═════ TEXT SECTION ═════
I'm going to give John from Hull the benefit of the doubt. I stand by my above post in which I apologized for my inference that Guest was him and I also PMed him.

Wolfgang, I went thread you provided a link to, and was surprised that I had posted to that thead..I had forgotted that I had done so.
I believe that this excerpt of my comments then is still relevent now:

As an African American, I commend posters on this thread for the overall sensitivity of your comments.

Since I have been reading Mudcat threads, I've often wondered how different the responses to threads, and, for that matter, the topic threads would be if there were more people of [acknowledged?}African descent and more people of color who posted here. I think that such participation would add to the richness of the conversation.
Notwithstanding my wish that Mudcat would be more racially diverse, IMHO, Mudcat can't be beat for the posting of historical information/source material on folk music, including children's rhymes {which are my primary area of interest}.
═════ SOURCE INFORMATION ═════
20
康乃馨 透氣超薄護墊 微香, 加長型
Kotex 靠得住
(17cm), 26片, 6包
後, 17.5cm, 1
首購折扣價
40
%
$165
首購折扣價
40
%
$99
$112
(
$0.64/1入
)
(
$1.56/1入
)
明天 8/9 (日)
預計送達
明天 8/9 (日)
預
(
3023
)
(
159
═════
═════ SOURCE INFORMATION ═════
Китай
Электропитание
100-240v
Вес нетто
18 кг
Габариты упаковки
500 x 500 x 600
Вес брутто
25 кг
═════
═════ SOURCE INFORMATION ═════
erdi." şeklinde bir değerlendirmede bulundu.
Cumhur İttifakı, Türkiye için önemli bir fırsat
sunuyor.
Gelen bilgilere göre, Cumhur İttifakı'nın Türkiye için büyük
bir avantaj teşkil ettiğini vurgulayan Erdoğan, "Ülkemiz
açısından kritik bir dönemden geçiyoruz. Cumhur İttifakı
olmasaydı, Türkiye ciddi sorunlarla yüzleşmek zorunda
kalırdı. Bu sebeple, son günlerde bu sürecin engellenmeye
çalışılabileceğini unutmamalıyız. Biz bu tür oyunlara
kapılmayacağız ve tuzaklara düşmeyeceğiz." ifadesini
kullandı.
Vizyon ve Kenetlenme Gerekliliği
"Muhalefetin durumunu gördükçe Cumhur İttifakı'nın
═════
▶ PROBLEM
Write the next part of the Mudcat forum post about the site's racial diversity, starting after its final sentence. The items are not needed here.

▶ WRITTEN RESPONSE
I've already written in other Mudcat threads about my aversion to the historical and contemporary use by African Americans and others of the "N word". So I won't dwell on that here, but will say that though that individual and group referent was frequently used during pre-Civil War times by some slave and free African Americans {particularly free and freed economically "lower class" African Americans}, there were many other Africans & other people of African descent in the United States and elsewhere then {as now} who found {find}the term offensive...

end of quote.

And, BTW, the nations Niger and Nigeria are named after the great river Niver, and are not prounced like the dreaded "N" word..

I have heard Niger pronounced KNEE-jeer or NIGH-jeer, but never NIG-ger. Nigeria is pronounced nigh-JEER-ree-ah.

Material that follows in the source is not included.